Stewardship grant deadline extended to Jan. 15
November 22nd, 2002
On October 1, 2002, the Service issued a request for proposals and announced final implementation guidelines for the fiscal year 2002 Private Stewardship Grants Program. The extension gives applicants an additional 45 calendar days to become familiar with program requirements.
The Private Stewardship Grants Program provides assistance on a competitive basis to individuals and groups engaged in voluntary conservation efforts on private lands that benefit at-risk species including federally listed endangered or threatened or other at-risk species. Under this program, private landowners and groups working with private landowners are able to submit proposals directly to the Service for funding to support these efforts. The Service expects to announce the projects selected to receive grants by late winter, 2003.
The Service's Great Lakes-Big Rivers Region (Illinois, Indiana, Iowa, Michigan, Minnesota, Missouri, Ohio and Wisconsin) has $942,981 available under the Private Stewardship Grants programs for landowners and their partners in those states. Applicants may submit their proposals to Regional Director, U.S. Fish and Wildlife Service, Bishop Henry Whipple Federal Building, One Federal Drive, Fort Snelling, Minnesota 55111-4056; attention Pete Fasbender (612-713-5343).

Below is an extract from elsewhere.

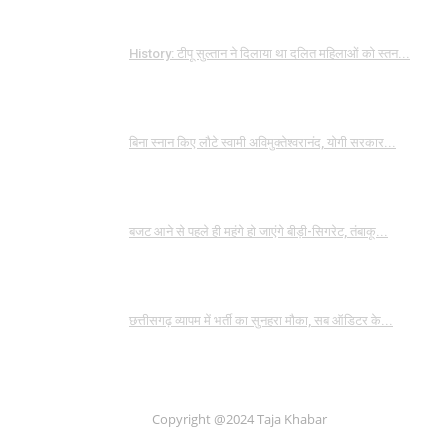
History: टीपू सुल्तान ने दिलाया था दलित महिलाओं को स्तन...
बिना स्नान किए लौटे स्वामी अविमुक्तेश्वरानंद, योगी सरकार...
बजट आने से पहले ही महंगे हो जाएंगे बीड़ी-सिगरेट, तंबाकू...
छत्तीसगढ़ व्यापम में भर्ती का सुनहरा मौका, सब ऑडिटर के...
Copyright @2024 Taja Khabar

For more information on this and other Fish and Wildlife Service grant programs and on how and where to submit proposals, visit the Service's website at http://www.fws.gov and click on "grants." You may also contact the U.S. Fish and Wildlife Service's Branch of Recovery and State Grants, 4401 N. Fairfax Drive, Room 420, Arlington, VA 22203, phone (703)358-2061.
The U.S. Fish and Wildlife Service is the principle Federal agency responsible for conserving, protecting, and enhancing fish, wildlife and plants and their habitats for the continuing benefit of the American people. The Service manages the 95-million-acre National Wildlife Refuge System which encompasses nearly 540 national wildlife refuges, thousands of small wetlands and other special management areas. It also operates 70 national fish hatcheries, 64 fishery resource offices and 78 ecological service field stations. The agency enforces Federal wildlife laws, administers the Endangered Species Act, manages migratory bird populations, restores nationally significant fisheries, conserves and restores wildlife habitat such as wetlands, and helps foreign governments with their conservation efforts. It also oversees the Federal Aid program that distributes hundreds of millions of dollars in excise taxes on fishing and hunting equipment to state fish and wildlife agencies.